BlackMatter & Haron Targeting Firms with Revenue of $100 Million and More


Cybersecurity researchers from South Korean security firm S2W Labs have unearthed two new ransomware groups. A sample of the first group of malware — which is identifying itself as 'Haron', was first submitted to VirusTotal on July 19. 

According to S2W Lab, the layout, organization, and tactics used by Haron are almost identical to those for Avaddon, the ransomware group that went dark in June after sending a master decryption key to BleepingComputer that victims could use to recover their data.

Both groups are targeting high-profile organizations in order to maximize their profits. Haron also runs a “leak site” where it threatens to publish data stolen from companies who refuse to pay for decrypting their files. According to S2W Lab, the engine driving Haron ransomware is Thanos, a separate piece of ransomware that has been around since at least 2019.

Haron was developed using a recently published Thanos builder for the C# programming language. Avaddon, on the other hand, was written in C++. Jim Walter, a senior threat researcher at security firm SentinelOne, said in a text message that he spotted what appear to be similarities with Avaddon in a couple of samples he recently started analyzing. He said he would know more soon. 

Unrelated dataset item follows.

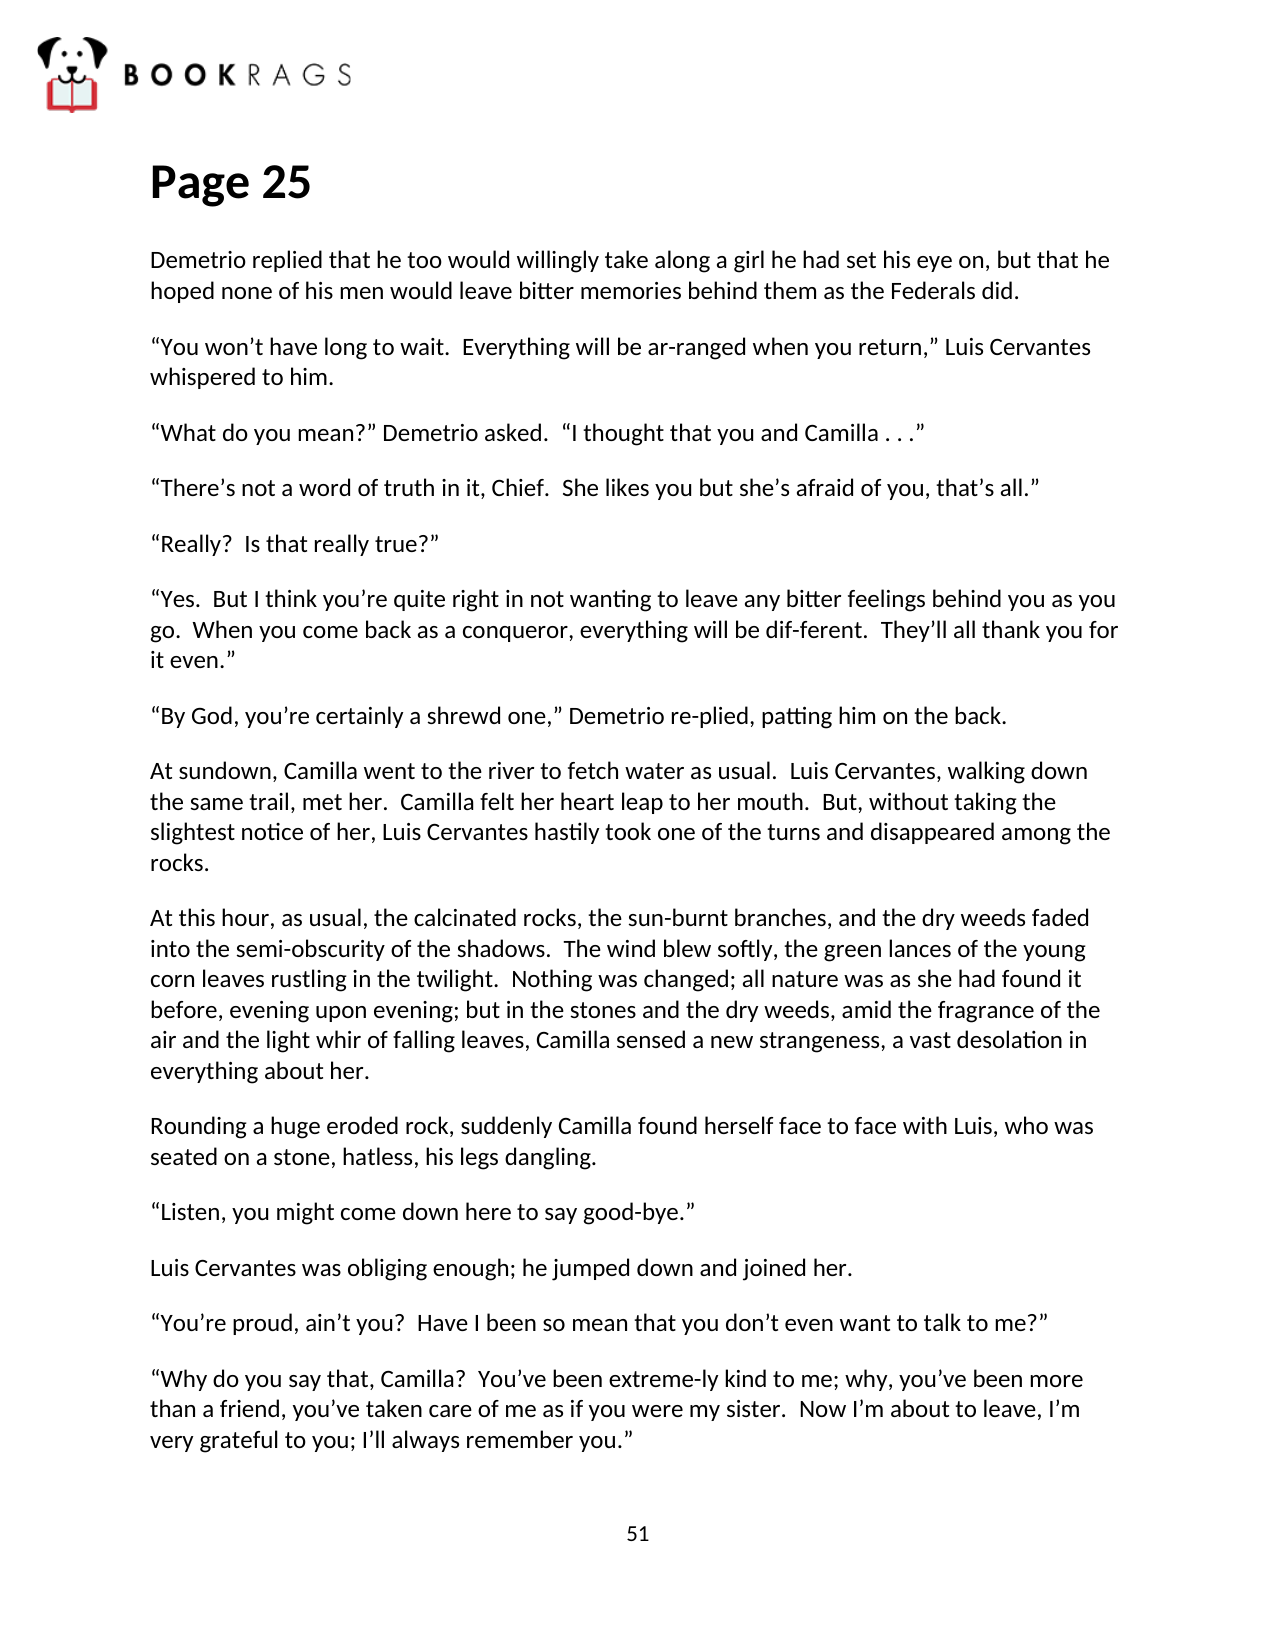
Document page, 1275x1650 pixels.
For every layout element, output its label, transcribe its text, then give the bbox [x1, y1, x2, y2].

The second ransomware newcomer goes by the name 'BlackMatter'. According to Flashpoint, BlackMatter threat actors registered an account on the Russian forums XSS and Exploit on July 19 and immediately followed up to an infected corporate network consisting of 500 to 15,000 hosts. He said he was trying to buy access. With annual revenues of over $100 million in the United States, Canada, Australia, and the United Kingdom, it may indicate the operation of large-scale ransomware.

“Actors have deposited 4 BTC (about US $ 150,000) into their escrow accounts, which shows the seriousness of threat actors when they deposit large amounts in forums. Black Matter does not openly state that they are ransomware collective operators. The language and goals of their posts clearly indicate that they are ransomware collective operators. But technically it doesn’t violate the rules of the forum,” FlashPoint researchers said in the report. 

The emergence of BlackMatter coincides with the disappearance of DarkSide and REvil in the wake of highly publicized incidents of Colonial Pipeline, JBS, and Kaseya — raising speculations that the groups may eventually rebrand and resurface under a new identity.